Tech companies have an imperative to improve the pipeline of talent. How do we do it? Well, I’d argue that we can:
- expand the interest in access to CS degree programs,
- increase the diversity of the candidate pool, and
- improve the rates of successful completion for all who pursue a degree.
For a growing, global company like ours, a vast diversity of backgrounds, perspectives and skills is essential. A recent study by Accenture found that when matched with a culture of equality, diversity is a key ingredient for companies to tap into the economic multiplier effect of an "innovation mindset."
A Commitment to CodePath.org
These factors are why, at Cherwell, we decided to align with an organization called CodePath.org.
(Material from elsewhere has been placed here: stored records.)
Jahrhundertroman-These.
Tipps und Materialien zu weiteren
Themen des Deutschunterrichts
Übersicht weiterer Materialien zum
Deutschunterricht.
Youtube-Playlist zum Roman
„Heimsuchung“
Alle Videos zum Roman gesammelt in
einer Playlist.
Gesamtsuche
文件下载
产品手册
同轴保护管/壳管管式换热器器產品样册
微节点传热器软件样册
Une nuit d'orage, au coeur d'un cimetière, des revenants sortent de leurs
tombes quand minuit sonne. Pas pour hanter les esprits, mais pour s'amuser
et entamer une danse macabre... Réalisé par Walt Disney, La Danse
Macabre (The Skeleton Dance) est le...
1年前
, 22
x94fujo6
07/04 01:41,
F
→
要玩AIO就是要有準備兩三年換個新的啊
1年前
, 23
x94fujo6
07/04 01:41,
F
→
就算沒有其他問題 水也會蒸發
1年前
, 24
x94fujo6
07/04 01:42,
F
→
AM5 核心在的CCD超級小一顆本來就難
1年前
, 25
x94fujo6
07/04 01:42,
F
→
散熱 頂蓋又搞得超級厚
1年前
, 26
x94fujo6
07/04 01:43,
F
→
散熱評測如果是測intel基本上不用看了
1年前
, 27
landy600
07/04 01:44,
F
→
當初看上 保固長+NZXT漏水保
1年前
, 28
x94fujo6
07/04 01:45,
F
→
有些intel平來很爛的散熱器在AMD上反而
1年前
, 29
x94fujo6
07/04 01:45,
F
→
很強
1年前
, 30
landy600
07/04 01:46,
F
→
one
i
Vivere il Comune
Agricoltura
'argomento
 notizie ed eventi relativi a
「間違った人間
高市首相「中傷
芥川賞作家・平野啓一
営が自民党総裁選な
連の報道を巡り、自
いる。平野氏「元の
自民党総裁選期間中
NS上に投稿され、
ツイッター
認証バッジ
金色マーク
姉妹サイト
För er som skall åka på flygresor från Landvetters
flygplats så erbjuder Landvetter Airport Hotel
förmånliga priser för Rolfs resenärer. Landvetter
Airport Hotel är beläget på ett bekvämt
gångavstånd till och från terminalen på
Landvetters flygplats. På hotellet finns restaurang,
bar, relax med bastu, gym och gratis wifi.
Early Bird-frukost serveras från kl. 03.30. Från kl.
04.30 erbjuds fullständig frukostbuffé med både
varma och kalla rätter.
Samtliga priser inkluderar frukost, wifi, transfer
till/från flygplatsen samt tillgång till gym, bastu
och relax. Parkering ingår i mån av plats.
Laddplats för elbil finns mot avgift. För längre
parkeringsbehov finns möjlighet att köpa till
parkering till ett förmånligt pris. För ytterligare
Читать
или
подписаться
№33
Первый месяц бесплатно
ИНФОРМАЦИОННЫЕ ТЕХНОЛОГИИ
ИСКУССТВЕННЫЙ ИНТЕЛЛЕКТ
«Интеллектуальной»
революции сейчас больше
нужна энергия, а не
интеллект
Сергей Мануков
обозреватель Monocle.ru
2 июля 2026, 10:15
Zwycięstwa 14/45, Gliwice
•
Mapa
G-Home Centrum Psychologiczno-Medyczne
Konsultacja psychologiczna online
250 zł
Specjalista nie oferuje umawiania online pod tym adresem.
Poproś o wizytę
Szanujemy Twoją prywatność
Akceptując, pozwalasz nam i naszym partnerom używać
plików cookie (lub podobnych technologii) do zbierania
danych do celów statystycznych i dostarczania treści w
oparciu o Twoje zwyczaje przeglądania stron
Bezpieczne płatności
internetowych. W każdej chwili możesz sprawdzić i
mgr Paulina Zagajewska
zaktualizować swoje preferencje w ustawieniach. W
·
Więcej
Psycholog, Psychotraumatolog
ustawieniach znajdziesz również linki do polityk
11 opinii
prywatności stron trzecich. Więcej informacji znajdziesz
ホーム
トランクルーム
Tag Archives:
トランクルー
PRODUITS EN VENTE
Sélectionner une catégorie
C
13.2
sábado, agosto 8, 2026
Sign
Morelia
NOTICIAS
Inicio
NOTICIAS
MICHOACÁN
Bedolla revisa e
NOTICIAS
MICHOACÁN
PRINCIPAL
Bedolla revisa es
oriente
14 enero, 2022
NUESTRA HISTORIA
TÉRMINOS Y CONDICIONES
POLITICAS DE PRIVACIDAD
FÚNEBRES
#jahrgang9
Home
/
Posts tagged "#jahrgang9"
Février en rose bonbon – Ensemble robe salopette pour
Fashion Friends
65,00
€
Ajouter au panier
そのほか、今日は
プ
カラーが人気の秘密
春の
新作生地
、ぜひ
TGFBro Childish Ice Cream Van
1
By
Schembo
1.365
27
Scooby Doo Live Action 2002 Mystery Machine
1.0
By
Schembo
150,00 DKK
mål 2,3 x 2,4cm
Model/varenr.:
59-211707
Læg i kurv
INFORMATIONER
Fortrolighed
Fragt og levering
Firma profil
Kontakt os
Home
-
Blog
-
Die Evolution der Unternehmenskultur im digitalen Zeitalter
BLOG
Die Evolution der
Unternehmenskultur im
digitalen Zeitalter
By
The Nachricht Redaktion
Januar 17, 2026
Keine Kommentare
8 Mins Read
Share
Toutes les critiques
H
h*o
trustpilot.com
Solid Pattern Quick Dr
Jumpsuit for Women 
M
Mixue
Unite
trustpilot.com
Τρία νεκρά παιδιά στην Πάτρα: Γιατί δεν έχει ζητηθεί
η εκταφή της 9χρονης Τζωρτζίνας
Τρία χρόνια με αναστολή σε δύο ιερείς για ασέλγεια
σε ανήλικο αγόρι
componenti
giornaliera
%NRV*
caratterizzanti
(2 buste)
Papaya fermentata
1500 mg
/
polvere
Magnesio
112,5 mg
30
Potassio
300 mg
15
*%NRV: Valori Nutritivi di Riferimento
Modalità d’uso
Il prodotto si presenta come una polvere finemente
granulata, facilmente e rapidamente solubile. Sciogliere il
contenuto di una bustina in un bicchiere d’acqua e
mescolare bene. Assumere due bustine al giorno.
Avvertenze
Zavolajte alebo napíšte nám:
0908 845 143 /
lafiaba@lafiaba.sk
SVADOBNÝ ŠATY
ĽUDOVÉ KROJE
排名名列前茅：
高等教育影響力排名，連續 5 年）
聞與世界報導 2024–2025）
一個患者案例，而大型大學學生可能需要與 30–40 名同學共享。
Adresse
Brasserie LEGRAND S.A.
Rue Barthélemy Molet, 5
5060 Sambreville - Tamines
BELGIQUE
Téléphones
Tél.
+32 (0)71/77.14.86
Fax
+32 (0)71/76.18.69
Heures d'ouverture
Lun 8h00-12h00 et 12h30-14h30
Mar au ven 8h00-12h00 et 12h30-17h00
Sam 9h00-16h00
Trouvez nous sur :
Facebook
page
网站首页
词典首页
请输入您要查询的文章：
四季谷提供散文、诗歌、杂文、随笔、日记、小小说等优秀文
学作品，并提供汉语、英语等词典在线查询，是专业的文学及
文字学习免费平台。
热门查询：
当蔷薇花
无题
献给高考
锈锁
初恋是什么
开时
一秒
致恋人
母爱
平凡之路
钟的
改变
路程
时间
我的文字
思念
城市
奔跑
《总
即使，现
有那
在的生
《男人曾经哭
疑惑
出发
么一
The nonprofit arm of a successful commercial computer training company, CodePath.org founder and CEO Michael Ellison had a vision to help ensure that anyone who wanted the opportunity to benefit from the technology boom could have it. He saw the lacking diversity within the tech workforce contrasted with the rising demand for tech workers. He also knew, firsthand, the challenge of pursuing tech as an outsider—someone of color who was socio-economically disadvantaged.
Michael combined all of this background with the CodePath secret sauce of carefully, crafted technical training courses covering the most popular aspects of computer tech. The result was a rise in completion of CS degrees by non-traditional candidates. Specifically, women, people of color, and socio-economically disadvantaged students who participated in CodePath.org’s training and mentorship programs performed markedly better in their regular classes and at staying in, and completing, their degrees.
All of this is to say that we are committed! We are committed to building a growing and diversified tech pipeline—not just to fuel our own success, but for our clients, for our industry, and…. heck, for the world.
To 2020 and Beyond!
As this decade draws to a close, there is much to celebrate about our achievements—particularly those driven by technology. And, we believe everyone deserves an equal shot at contributing to and benefitting from it. Anyone can learn to use technology to fashion a career, build a new market, or make the world a better place.
In honor of our commitment to our customers, our employees, our partners and to the field of technology, we are making a donation to our nonprofit partner, CodePath.org. This latest donation will serve to expand virtual mentoring opportunities to students globally.